#### Your instructions:
Every line holding the string "RegistryEvent" should be copied out of the listing.

#### Records provided:
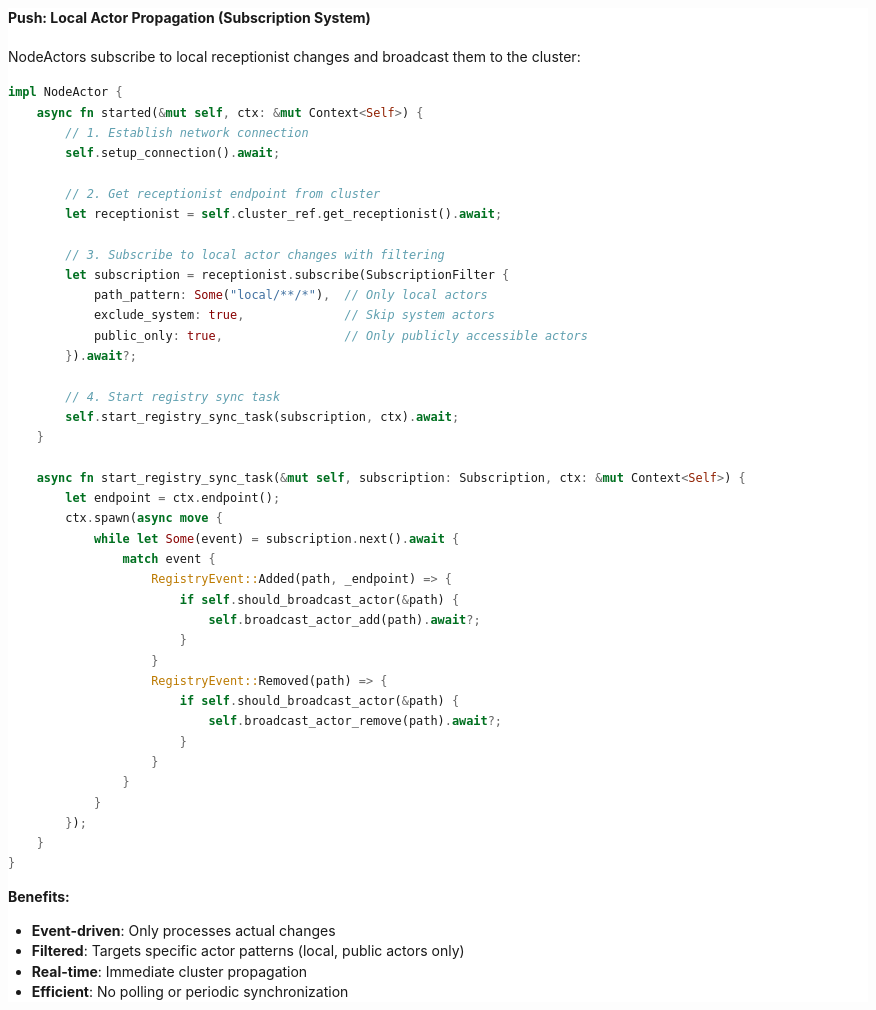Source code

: #### Push: Local Actor Propagation (Subscription System)
NodeActors subscribe to local receptionist changes and broadcast them to the cluster:

```rust
impl NodeActor {
    async fn started(&mut self, ctx: &mut Context<Self>) {
        // 1. Establish network connection
        self.setup_connection().await;
        
        // 2. Get receptionist endpoint from cluster
        let receptionist = self.cluster_ref.get_receptionist().await;
        
        // 3. Subscribe to local actor changes with filtering
        let subscription = receptionist.subscribe(SubscriptionFilter {
            path_pattern: Some("local/**/*"),  // Only local actors
            exclude_system: true,              // Skip system actors
            public_only: true,                 // Only publicly accessible actors
        }).await?;
        
        // 4. Start registry sync task
        self.start_registry_sync_task(subscription, ctx).await;
    }
    
    async fn start_registry_sync_task(&mut self, subscription: Subscription, ctx: &mut Context<Self>) {
        let endpoint = ctx.endpoint();
        ctx.spawn(async move {
            while let Some(event) = subscription.next().await {
                match event {
                    RegistryEvent::Added(path, _endpoint) => {
                        if self.should_broadcast_actor(&path) {
                            self.broadcast_actor_add(path).await?;
                        }
                    }
                    RegistryEvent::Removed(path) => {
                        if self.should_broadcast_actor(&path) {
                            self.broadcast_actor_remove(path).await?;
                        }
                    }
                }
            }
        });
    }
}
```

**Benefits:**
- **Event-driven**: Only processes actual changes
- **Filtered**: Targets specific actor patterns (local, public actors only)
- **Real-time**: Immediate cluster propagation
- **Efficient**: No polling or periodic synchronization
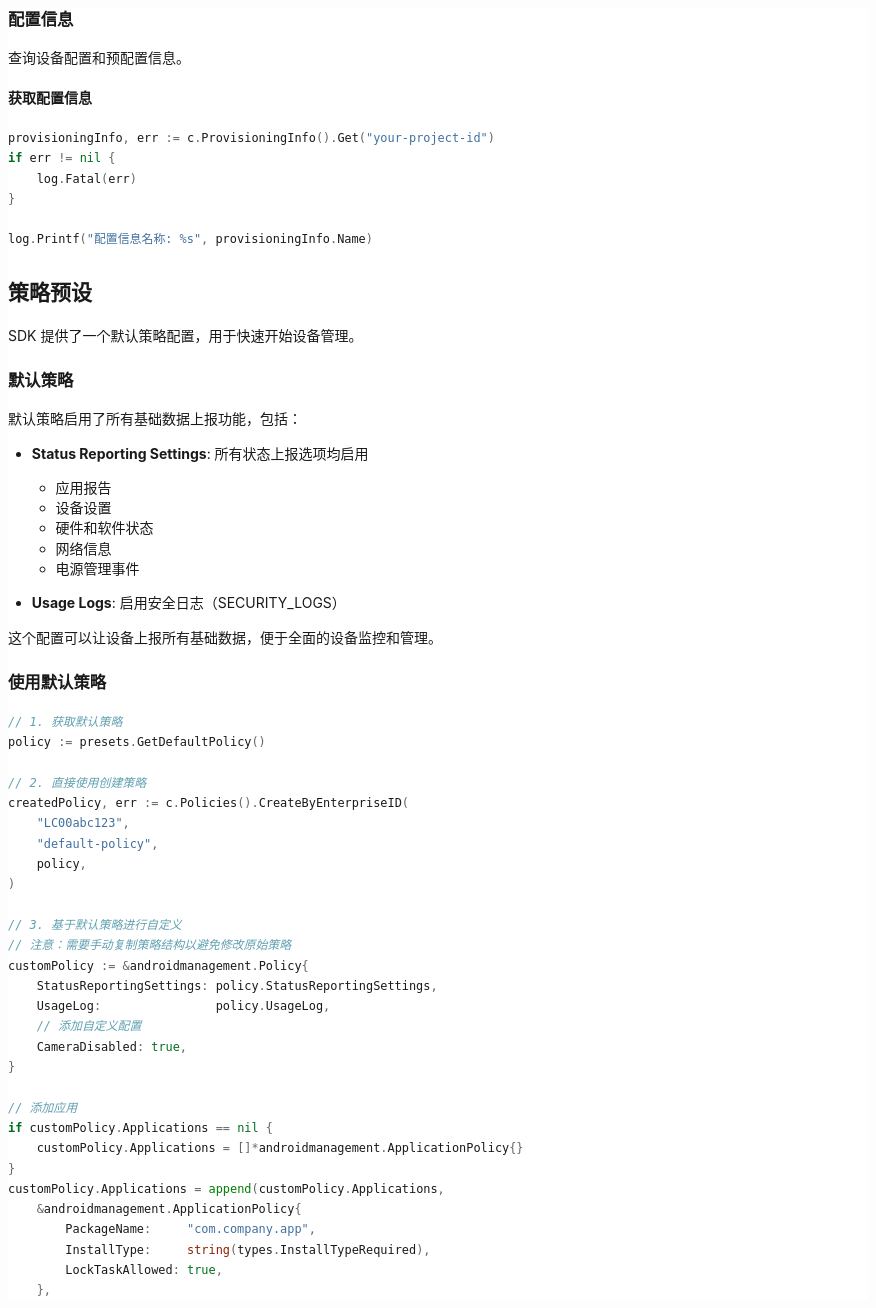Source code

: ### 配置信息

查询设备配置和预配置信息。

#### 获取配置信息

```go
provisioningInfo, err := c.ProvisioningInfo().Get("your-project-id")
if err != nil {
    log.Fatal(err)
}

log.Printf("配置信息名称: %s", provisioningInfo.Name)
```

## 策略预设

SDK 提供了一个默认策略配置，用于快速开始设备管理。

### 默认策略

默认策略启用了所有基础数据上报功能，包括：

- **Status Reporting Settings**: 所有状态上报选项均启用
  - 应用报告
  - 设备设置
  - 硬件和软件状态
  - 网络信息
  - 电源管理事件

- **Usage Logs**: 启用安全日志（SECURITY_LOGS）

这个配置可以让设备上报所有基础数据，便于全面的设备监控和管理。

### 使用默认策略

```go
// 1. 获取默认策略
policy := presets.GetDefaultPolicy()

// 2. 直接使用创建策略
createdPolicy, err := c.Policies().CreateByEnterpriseID(
    "LC00abc123",
    "default-policy",
    policy,
)

// 3. 基于默认策略进行自定义
// 注意：需要手动复制策略结构以避免修改原始策略
customPolicy := &androidmanagement.Policy{
    StatusReportingSettings: policy.StatusReportingSettings,
    UsageLog:                policy.UsageLog,
    // 添加自定义配置
    CameraDisabled: true,
}

// 添加应用
if customPolicy.Applications == nil {
    customPolicy.Applications = []*androidmanagement.ApplicationPolicy{}
}
customPolicy.Applications = append(customPolicy.Applications,
    &androidmanagement.ApplicationPolicy{
        PackageName:     "com.company.app",
        InstallType:     string(types.InstallTypeRequired),
        LockTaskAllowed: true,
    },
```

#### Answer space:
                    RegistryEvent::Added(path, _endpoint) => {
                    RegistryEvent::Removed(path) => {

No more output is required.